Is it really a good idea to tell a company how much profit it can make? A utility, OK. The government grants him a monopoly. But oil companies compete with each other. If we punish them, when do we start taxing drug companies’ windfall profits?
Newsom staff have met with Democratic lawmakers to agree on a plan. The employees have solicited ideas from legislators without much success. Lawmakers have listened but are uninspired, I’m told.
After all, it wasn’t her idea at all. It was dumped on her by Newsom.
“The governor did a good job of reaching the Senate. His staff are very dedicated,” said Senator Anthony Portantino (D-Burbank), chair of the Appropriations Committee that will eventually review the bill.
“But I don’t think the governor has landed yet. This wasn’t one of those things where the governor comes into the room and says, ‘Take it or leave it.’”
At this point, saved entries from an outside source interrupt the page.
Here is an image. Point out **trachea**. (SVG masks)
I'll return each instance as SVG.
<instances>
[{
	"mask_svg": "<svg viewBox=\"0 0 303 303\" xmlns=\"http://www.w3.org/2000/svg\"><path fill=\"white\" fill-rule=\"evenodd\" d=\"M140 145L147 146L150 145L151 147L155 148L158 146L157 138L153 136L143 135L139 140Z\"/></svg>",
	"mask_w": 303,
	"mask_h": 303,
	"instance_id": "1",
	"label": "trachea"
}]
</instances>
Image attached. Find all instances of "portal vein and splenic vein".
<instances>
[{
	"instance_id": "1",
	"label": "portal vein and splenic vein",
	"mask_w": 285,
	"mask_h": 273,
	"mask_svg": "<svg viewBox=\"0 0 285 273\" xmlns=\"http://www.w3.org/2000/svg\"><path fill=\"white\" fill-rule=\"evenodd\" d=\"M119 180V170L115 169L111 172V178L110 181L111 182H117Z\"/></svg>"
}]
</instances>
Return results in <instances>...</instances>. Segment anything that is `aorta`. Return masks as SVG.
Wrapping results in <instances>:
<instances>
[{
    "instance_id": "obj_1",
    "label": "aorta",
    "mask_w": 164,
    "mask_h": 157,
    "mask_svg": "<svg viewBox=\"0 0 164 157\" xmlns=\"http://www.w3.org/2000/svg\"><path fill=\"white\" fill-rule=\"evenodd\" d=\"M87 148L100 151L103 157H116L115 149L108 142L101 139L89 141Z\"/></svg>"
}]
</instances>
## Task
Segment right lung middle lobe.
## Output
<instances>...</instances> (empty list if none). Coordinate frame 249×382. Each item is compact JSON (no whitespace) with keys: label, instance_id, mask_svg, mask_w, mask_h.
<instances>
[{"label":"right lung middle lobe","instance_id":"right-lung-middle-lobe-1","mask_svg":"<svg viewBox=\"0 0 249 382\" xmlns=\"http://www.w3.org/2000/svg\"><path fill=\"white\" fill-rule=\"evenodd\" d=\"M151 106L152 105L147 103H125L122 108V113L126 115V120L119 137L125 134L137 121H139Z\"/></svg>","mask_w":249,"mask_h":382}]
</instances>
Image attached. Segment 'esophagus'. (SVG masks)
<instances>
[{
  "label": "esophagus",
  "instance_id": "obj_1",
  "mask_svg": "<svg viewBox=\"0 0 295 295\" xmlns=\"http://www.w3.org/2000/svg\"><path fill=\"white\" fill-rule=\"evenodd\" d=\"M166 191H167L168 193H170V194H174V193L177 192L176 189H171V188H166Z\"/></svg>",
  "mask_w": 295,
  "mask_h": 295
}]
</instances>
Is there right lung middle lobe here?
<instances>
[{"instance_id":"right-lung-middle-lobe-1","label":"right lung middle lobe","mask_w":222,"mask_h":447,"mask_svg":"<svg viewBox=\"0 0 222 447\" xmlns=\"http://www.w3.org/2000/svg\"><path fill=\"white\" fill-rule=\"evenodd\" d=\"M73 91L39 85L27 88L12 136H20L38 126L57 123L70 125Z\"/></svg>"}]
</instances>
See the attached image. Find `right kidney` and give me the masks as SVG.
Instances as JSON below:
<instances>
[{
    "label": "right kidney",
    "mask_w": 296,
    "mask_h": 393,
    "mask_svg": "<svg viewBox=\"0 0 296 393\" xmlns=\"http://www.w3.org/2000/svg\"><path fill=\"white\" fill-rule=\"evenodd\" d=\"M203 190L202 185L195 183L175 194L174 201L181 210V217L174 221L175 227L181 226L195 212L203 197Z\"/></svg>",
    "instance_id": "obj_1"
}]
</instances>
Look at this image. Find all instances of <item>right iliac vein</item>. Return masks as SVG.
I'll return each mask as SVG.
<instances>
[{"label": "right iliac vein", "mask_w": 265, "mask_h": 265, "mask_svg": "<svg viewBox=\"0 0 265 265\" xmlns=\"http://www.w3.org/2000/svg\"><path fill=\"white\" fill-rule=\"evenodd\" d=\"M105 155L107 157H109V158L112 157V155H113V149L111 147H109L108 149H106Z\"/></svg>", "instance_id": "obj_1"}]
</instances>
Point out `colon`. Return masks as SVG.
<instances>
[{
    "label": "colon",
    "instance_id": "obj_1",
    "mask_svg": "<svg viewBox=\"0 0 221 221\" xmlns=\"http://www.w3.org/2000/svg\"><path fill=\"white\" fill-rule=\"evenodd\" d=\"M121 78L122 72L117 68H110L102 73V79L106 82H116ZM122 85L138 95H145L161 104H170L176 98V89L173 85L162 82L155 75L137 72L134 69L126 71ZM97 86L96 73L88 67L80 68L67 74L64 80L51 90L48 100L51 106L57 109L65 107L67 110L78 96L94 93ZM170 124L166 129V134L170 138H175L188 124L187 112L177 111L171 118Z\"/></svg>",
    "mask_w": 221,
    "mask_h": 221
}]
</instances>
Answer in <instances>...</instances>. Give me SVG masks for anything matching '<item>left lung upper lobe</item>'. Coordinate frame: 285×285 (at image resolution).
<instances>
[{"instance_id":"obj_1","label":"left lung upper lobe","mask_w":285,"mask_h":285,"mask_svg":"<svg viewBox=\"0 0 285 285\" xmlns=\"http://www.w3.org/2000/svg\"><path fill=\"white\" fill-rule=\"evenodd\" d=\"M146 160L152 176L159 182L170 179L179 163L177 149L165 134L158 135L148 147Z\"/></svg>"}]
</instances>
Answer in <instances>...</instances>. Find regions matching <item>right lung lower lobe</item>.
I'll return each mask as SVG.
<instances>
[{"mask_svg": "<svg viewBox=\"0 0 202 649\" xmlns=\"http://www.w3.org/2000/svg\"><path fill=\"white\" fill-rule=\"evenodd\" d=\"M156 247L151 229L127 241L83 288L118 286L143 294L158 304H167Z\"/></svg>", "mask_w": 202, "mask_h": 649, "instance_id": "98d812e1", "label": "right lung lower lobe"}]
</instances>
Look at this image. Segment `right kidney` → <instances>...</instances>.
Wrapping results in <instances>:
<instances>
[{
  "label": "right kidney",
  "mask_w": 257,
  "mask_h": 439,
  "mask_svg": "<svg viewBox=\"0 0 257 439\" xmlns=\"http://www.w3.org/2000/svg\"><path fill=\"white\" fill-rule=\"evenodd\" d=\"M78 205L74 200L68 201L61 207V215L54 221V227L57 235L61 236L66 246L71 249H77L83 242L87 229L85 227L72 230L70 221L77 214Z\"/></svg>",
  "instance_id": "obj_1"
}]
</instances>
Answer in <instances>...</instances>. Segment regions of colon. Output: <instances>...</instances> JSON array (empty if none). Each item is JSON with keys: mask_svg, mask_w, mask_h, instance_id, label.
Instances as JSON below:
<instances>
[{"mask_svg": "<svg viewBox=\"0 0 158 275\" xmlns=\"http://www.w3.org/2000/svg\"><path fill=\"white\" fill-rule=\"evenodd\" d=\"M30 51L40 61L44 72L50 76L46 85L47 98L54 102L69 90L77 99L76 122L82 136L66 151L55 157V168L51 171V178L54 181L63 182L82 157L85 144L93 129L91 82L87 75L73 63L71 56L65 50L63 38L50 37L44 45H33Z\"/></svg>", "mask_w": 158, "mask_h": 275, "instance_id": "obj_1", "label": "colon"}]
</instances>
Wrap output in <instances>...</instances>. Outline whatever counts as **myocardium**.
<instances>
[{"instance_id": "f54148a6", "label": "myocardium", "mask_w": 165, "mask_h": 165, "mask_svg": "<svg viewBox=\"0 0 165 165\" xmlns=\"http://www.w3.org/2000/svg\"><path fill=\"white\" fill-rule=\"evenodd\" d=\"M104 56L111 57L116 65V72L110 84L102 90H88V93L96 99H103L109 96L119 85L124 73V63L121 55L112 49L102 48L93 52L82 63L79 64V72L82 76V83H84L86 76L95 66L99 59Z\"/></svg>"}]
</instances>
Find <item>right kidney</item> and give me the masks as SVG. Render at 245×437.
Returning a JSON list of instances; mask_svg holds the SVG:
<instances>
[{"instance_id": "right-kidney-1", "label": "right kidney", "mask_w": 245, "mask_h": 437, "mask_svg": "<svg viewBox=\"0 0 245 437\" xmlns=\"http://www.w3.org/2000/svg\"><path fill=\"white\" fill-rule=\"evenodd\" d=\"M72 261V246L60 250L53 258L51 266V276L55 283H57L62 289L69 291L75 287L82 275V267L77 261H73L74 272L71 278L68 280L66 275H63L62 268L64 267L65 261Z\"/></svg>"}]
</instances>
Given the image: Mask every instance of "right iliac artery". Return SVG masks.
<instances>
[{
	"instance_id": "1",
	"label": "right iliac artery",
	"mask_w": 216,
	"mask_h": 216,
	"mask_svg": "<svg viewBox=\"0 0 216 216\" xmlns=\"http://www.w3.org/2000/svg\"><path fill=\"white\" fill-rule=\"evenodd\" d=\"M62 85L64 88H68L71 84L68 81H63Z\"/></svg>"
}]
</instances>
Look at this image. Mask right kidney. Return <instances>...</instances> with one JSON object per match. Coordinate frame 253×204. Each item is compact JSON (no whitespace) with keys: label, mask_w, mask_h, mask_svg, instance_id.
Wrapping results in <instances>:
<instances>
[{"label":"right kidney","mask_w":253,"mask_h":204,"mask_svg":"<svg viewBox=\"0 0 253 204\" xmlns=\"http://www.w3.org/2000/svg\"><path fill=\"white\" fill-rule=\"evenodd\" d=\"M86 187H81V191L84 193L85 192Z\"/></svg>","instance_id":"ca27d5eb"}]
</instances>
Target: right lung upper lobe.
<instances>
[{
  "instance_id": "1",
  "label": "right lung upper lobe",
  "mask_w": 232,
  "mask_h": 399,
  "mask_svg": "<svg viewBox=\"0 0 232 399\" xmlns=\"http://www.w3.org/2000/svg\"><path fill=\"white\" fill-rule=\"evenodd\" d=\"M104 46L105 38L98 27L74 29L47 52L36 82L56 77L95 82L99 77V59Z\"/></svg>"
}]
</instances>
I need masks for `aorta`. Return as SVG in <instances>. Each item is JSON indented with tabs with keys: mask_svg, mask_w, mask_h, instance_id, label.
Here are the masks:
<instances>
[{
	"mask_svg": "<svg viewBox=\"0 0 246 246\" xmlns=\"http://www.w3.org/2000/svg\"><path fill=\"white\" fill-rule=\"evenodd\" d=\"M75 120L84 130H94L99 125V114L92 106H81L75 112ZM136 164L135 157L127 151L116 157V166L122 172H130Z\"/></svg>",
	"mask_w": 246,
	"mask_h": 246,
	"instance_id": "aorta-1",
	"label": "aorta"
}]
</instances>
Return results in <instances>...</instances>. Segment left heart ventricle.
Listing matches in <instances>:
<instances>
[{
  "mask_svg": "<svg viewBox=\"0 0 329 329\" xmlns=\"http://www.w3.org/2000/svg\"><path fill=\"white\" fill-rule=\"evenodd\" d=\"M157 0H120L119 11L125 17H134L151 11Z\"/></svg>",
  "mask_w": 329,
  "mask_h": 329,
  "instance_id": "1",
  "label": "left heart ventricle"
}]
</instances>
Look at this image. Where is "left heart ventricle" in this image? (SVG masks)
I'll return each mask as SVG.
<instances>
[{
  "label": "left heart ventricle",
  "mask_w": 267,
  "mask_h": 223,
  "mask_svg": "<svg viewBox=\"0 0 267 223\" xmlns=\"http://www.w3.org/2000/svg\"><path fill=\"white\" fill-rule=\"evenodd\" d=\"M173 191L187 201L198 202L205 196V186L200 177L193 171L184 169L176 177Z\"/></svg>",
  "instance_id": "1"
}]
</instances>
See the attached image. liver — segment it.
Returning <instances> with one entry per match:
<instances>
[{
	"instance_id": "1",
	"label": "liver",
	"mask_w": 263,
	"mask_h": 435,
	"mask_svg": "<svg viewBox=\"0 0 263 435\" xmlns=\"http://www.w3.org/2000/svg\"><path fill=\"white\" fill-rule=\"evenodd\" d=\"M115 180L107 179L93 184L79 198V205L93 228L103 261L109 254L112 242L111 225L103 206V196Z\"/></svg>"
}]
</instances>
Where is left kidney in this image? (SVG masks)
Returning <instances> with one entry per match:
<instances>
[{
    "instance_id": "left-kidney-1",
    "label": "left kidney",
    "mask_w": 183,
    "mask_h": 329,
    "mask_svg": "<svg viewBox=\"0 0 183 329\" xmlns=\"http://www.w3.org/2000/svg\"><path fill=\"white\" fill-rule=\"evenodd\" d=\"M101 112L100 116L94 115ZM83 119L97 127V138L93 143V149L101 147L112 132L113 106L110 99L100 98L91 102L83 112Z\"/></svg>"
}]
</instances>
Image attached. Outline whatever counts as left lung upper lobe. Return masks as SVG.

Chris Holden (D-Pasadena), Chair of the Assembly Appropriations Committee, says, “As far as the beating around the issue, it’s not there. At that point, no one was aware of it.”
It refers to the legislature. There’s a lot of talk in the oil industry. It runs an uncompromising opposition campaign, hires political advisers and runs television commercials.
Meanwhile, alongside the legislature and inevitable court cases, Newsom faces a new potential hurdle in its attempt to punish oil profiteers. It’s an anti-tax initiative that qualified for the 2024 vote last week.
If passed, the measure will require voter approval of any state tax increase enacted after January 1, 2022. This could include the penalty for refinery profits, depending on the court’s interpretation.
“The Windfall Profit Tax is a tax. We and everyone else in California know it’s a tax,” said Brooke Armor, executive vice president of the California Business Roundtable, a co-sponsor of the initiative.
“We believe that even a penalty for winnings will not stand up in court,” said Roundtable President Rob Lapsley.
Another measure qualified for the 2024 vote last week, affecting Newsom’s anti-oil war. The oil industry-backed referendum would overturn a 2022 state law banning new wells within 3,200 feet of homes, schools, parks and other public amenities.
“Big Oil knows California is going beyond fossil fuels, so on their way out these corporations are doing whatever it takes to squeeze profits while polluting our communities,” Newsom said in a prepared statement.
“We don’t stand for it… and it starts with passing our price cut penalty to prevent extreme gas price spikes.”
The governor promises that again and again. But he hasn’t figured out how to deliver.